Soccer has to have made gains off the back of the achievements of the Ladies senior team. Firstly under the direction of the disgustingly treated Vera Pauw and indeed since Eileen Gleeson took over in her stead. Mind you, ironically, with the exception of the men’s senior side, soccer at a lot of levels in this country could be said to be on the up. Given the great strides also made by the men’s U-21 team and what I genuinely believe to be a marked improvement in the standard of football on display in the League Of Ireland. Even though it is still cast in the role of peasanty outlier when it comes to coverage afforded to it.
Where all sectors of the GAA do find their position of strength under clear and present danger is from rugby. Now, you might be thinking that’s nothing new as Ireland’s standing in the oval ball code has been rising exponentially for more than two decades. For a lot of that period, though, the notable advancement of our status in the oval ball sphere was almost exclusively manifested by the men’s senior team. The old adage about success breeding success again left its mark, mind you, and the country’s underage sides – if one can title them thus in rugby – have also announced themselves as a power on the world stage also.

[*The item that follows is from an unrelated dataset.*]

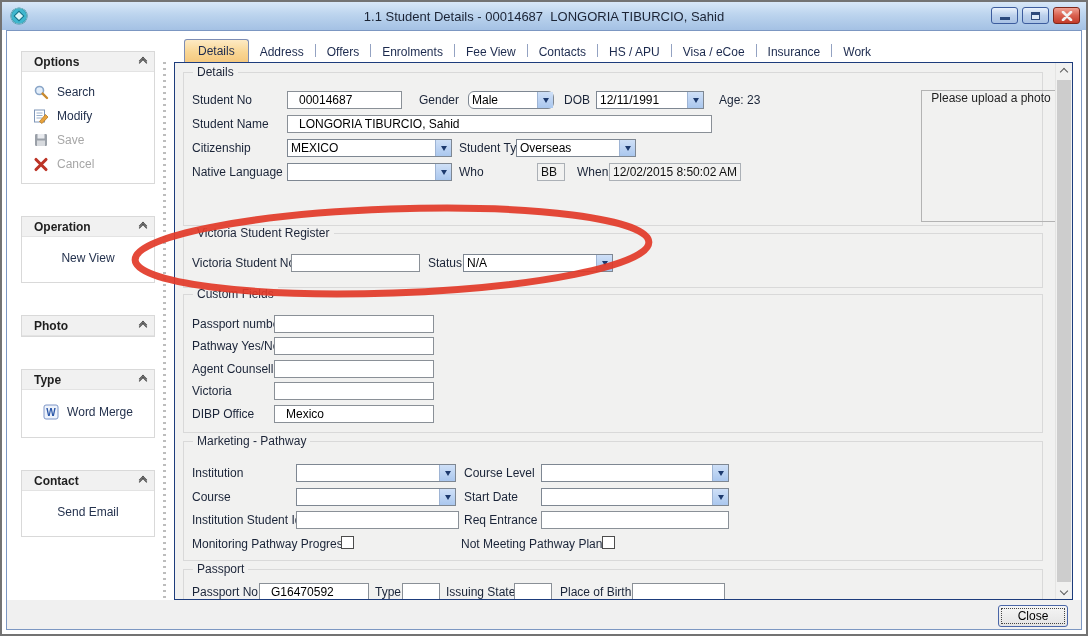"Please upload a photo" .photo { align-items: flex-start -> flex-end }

A fact underscored mere days ago when the Emerging Irish team – a development squad if you will – won the first game of their current tour. Thus giving Simon Easterby or Andy Farrell or whoever a future Irish coach might be plenty of food for thought. Mind you, those with the most to ponder presently are the world order in women’s rugby following Ireland’s sensational and historic victory over New Zealand last weekend.

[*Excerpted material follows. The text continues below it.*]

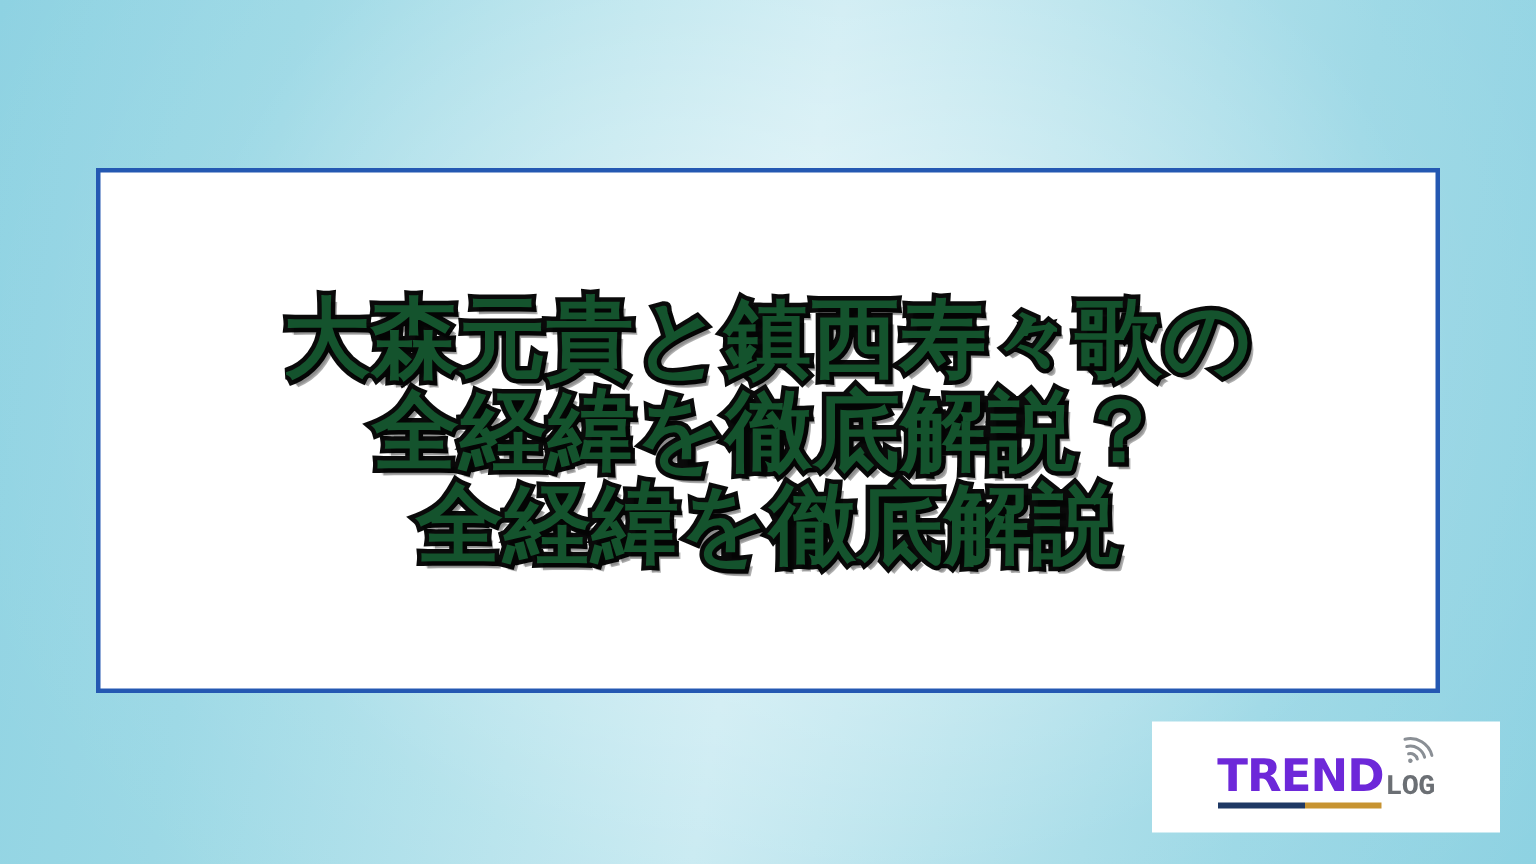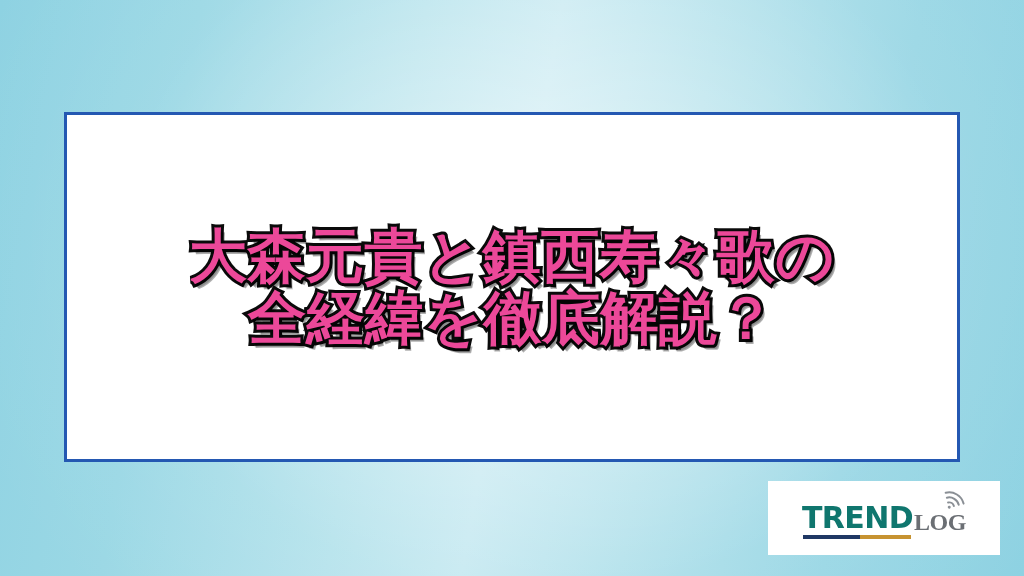"大森元貴と鎮西寿々歌の" #headline { color: #ec4899 -> #14532d }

You can be sure their exploits will have created new heroes for sports inclined girls around the country. Just as, say, the likes of Monica McGuirk, Mary Kate Lynch, Maire O’Shaughnessy and Emma Duggan have done for hordes of young and not so young over the past few years.

You know, it doesn’t seem all that long when there was only a couple and a dog going to watch the Irish Ladies rugby team around the time Dunboyne’s Orla Brennan – cousin of the great Trevor – made the breakthrough into the side. And sometimes the dog stayed lying in front of the fire!

However, it was the hard yards, literal and metaphorical, put in by those trailblazers dug out the path to the mountain top which last weekend’s momentous achievement represents.
Ironically, just when I had found a means of arriving at peace with GAA’s split season, the rugby ladies’ groundbreaking brilliance exposed it once again in all its gawdy ugliness. With, at club level, Ladies Football getting the same greyhound and hare treatment as do the men’s competitions, it leaves other sports an awful lot of time in which to woo targets with proposed daliances.
There are none so blind as those who do not wish to see.